Central Vietnam is full of lush jungles and beautiful islands along the coast. Take a break from major cities and camp in any of these areas for a night or two. But be warned: You may not want to return to the concrete jungle after spending time in these destinations.
From mammoth caves and mountain passes to serene islands, here are Culture Trip’s top five spots to set up camp in Central Vietnam.
Phong Nha-Kẻ Bàng National Park is known for having the largest and third-largest caves in the world: Hang Sơn Đoòng and Hang Én. While camping inside Hang Sơn Đoòng cave for several days would be a dream come true, those who are interested are typically placed on a two-year waiting list and must pay at least $3,000. Quảng Bình’s government allowed the tour operator Oxalis to organize expeditions into the cave; visitors who want a cheaper expedition with a shorter waiting list can also book an expedition to Hang Én. The park also has more than 300 other caves, grottoes, rice fields and hundreds of karst mountains. Remember to pack long-sleeved shirts, pants and bug spray for this adventure.
The Hải Vân Pass is one of the most beautiful locations in Vietnam; its curvy roads veer away from the coast and into the mountains. The pass connects two cities, Da Nang and Huế, and played a crucial role during the Vietnam War by allowing the Viet Cong to transport food and weapons from one end of Vietnam to the other. Travelers can set up camp at the top of the pass near the Hải Vân Gate. Even if you aren’t a morning person, get up early and catch the breathtaking sunrise from the peak. Next, wake up by taking a bath in the nearby waterfall and lagoon.
Located 19 miles (30 kilometres) from Quy Nhơn, a city that’s known for its stunning beaches and islands, is Trung Lương beach. Locals love to camp here because it’s easy to set up a barbecue or bonfires in the evening. Snorkeling and other water sports are also available. The only downside is that you may have to share your campsite during peak season; reserve a spot in advance if you want to enjoy this peaceful site by yourself.
Cù Lao Xanh, a small island in Quy Nhơn, is surrounded by turquoise water and greenery. Snorkeling, swimming, beach barbecues and sunbathing are just a few activities you can do while camping here. If you want to avoid storms, do not book your trip during July and August or November through January.
Phú Yên Province has recently become a popular beach destination for locals, but Cù Lao Mái Nhà (the abandoned isle), located in the north of this coastal province, has mostly remained untouched. The east end of the island is perfect for camping, setting up a bonfire, catching fish and grilling some for dinner.

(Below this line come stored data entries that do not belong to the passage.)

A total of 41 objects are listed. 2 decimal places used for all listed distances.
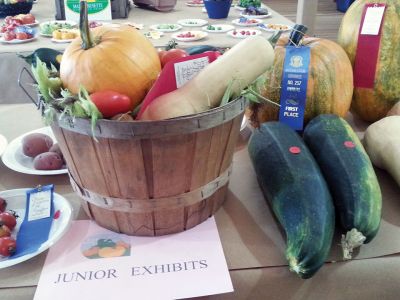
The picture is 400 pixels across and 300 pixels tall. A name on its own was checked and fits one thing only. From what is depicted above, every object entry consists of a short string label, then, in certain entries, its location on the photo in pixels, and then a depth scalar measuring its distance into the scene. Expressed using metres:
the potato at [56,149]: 0.77
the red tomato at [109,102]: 0.51
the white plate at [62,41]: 1.85
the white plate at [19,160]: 0.73
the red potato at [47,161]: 0.74
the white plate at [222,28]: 2.08
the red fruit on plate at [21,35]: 1.87
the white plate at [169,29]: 2.07
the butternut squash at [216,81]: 0.54
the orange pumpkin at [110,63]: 0.56
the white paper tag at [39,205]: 0.63
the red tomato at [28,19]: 2.16
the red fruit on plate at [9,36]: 1.86
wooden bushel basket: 0.49
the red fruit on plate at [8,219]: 0.59
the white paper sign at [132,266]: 0.51
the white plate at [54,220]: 0.54
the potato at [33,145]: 0.78
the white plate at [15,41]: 1.84
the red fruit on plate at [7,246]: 0.55
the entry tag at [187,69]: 0.58
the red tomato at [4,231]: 0.58
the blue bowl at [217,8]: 2.31
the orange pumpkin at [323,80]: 0.81
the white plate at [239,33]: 1.94
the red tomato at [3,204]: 0.64
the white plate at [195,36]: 1.89
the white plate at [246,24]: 2.21
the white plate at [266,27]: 2.09
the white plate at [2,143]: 0.81
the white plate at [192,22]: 2.19
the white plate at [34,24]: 2.17
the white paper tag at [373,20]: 0.88
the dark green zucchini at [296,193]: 0.51
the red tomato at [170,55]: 0.64
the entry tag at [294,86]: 0.79
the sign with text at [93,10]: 2.21
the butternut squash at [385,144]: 0.71
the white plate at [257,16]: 2.42
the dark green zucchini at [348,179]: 0.55
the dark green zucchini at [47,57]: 0.67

Yet another beautiful island, Phú Quý is ideal for those looking to get away from the busy economic hub that is Ho Chi Minh City. About 75 miles (120 kilometres) north of Mũi Né, this island offers a lot to explore. Camp at Cao Cat peak next to Linh Son Temple and don’t forget to catch the sunrise. Rent a boat and paddle to the small islets surrounding the area, including Hon Tranh, Hon Den, and Hon Trung. The water in this area is so clear that you can almost see the bottom.